Workers are demanding both the ability to unionize and a living wage. The $200 billion fast food industry is hardly short on profits to pay its employees fairly, but it may require the companies to stop paying their executives more than twice as much in a single day than their average worker makes in a year.
2. BART Employees
San Francisco’s popular public transit line is currently in a heated labor dispute. Though the BART (Bay Area Rapid Transit) continues to run during a 60-day “cooling off” time, it looks like the dispute might not get settled during this period on account of a $100 million discrepancy between union and management proposals.
BART workers haven’t received a raise in five years; their union representatives argue that pay needs to be adjusted to not only match inflation, but also the extraordinary cost of living around San Francisco.
The threat of a BART strike is frightening business for a city that has previously experienced the repercussions. With BART servicing nearly 375,000 passengers each weekday, buses and ferries were ill equipped to handle the sudden surplus, leaving many of the city’s commuters stranded.
3. The Minnesota Orchestra
Since last autumn, the Minnesota Orchestra has been in a prolonged labor dispute with its management. After having to cancel last year’s symphony season altogether, it looks similar action could occur this year if an agreement isn’t reached in the next couple of weeks. This time, however, if the two parties can’t successfully negotiate, the Minnesota Orchestra is likely to be permanently — apology for the pun — disbanded.
Thus far, the musicians are unimpressed with the management’s offer to cut their base pay by 32%. While the Minnesota Orchestra did agree to a mediator’s proposed compromise that would have the group rehearsed and ready for upcoming Carnegie Hall concerts, it was the management that declined this proposal.
4. Port Truck Drivers
Los Angeles and Long Beach port truck drivers are fighting the good fight for the ability to unionize.

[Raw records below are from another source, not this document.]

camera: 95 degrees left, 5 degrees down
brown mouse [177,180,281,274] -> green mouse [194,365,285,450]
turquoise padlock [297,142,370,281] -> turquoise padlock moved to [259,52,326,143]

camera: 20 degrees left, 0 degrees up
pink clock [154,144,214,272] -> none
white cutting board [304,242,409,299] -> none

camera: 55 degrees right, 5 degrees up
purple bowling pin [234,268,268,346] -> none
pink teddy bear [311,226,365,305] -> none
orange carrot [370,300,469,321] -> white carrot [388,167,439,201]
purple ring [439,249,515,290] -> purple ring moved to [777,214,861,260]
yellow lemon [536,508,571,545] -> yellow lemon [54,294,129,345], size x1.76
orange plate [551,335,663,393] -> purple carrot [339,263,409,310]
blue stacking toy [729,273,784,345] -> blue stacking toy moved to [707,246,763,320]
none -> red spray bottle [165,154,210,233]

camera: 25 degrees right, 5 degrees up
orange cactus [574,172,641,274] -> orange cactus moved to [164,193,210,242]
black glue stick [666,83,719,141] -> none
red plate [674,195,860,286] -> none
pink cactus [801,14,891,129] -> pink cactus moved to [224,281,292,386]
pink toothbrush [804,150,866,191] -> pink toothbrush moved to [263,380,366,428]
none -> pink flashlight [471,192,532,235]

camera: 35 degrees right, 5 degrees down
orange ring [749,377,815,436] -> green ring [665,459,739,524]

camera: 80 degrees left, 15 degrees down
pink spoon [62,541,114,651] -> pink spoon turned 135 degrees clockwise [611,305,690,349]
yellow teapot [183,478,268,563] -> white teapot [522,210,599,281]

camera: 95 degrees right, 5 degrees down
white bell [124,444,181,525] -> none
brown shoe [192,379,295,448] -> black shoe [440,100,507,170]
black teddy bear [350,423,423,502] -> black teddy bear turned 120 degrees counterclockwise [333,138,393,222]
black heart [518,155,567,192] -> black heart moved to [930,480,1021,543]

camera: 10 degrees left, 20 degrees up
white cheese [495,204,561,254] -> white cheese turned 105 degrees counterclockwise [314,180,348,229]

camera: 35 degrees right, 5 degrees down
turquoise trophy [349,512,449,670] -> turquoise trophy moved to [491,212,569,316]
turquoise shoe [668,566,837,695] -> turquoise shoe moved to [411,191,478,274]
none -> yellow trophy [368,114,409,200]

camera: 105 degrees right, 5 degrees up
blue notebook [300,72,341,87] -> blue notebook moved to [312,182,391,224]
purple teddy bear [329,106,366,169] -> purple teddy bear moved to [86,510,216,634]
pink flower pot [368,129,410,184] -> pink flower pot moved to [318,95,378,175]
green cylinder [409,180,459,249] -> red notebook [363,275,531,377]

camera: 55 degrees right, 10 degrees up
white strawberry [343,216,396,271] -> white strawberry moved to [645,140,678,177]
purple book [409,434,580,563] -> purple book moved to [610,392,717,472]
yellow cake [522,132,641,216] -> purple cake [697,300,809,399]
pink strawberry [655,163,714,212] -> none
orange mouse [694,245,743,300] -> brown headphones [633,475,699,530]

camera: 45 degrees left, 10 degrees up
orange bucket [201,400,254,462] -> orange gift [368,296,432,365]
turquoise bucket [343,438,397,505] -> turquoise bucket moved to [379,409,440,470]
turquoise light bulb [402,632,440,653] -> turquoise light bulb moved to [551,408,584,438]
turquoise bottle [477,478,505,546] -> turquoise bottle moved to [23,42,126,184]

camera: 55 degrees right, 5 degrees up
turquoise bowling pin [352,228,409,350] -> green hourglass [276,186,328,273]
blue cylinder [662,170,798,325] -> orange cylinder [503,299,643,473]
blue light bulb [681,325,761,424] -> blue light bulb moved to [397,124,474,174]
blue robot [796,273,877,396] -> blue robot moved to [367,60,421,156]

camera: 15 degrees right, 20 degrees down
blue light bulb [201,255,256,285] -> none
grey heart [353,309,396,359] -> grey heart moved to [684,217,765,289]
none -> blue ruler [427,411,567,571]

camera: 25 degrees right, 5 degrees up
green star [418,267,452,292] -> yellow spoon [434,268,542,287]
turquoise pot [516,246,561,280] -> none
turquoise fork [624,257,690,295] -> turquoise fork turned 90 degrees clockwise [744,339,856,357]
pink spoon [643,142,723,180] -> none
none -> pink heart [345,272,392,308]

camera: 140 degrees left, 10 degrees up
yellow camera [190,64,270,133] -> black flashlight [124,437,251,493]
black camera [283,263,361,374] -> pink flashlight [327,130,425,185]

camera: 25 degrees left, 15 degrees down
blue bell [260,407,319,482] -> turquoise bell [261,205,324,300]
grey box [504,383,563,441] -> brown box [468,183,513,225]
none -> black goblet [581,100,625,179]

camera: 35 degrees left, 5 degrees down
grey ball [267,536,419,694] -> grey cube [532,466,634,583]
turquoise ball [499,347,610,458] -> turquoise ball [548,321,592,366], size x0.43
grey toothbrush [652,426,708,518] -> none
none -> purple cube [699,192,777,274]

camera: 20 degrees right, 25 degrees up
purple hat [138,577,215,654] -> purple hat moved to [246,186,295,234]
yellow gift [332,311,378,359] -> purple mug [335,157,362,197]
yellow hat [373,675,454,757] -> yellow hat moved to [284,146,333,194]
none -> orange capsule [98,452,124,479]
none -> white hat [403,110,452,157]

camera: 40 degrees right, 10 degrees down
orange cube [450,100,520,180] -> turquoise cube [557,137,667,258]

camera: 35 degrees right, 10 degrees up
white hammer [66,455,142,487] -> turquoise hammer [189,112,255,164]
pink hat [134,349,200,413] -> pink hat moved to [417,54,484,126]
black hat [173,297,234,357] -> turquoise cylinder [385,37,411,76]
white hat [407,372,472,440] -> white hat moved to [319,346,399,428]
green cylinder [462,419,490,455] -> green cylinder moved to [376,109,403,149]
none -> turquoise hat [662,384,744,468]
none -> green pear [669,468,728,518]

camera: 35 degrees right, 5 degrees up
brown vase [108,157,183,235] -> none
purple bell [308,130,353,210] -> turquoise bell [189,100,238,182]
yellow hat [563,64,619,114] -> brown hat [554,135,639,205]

Comparing their jobs to “sweatshops on wheels,” the truckers complain that they are paid wages that leave them in poverty, are denied bathroom breaks and are forced to work overtime without compensation.
Thus far, the drivers’ parent company, Green Fleet, has intimidated the workers from trying to unionize, even going so far as to hire a law firm known for union-busting. Still, their threats were not enough to stop over one-third of the workforce from striking this past Monday, hindering the day’s shipping business.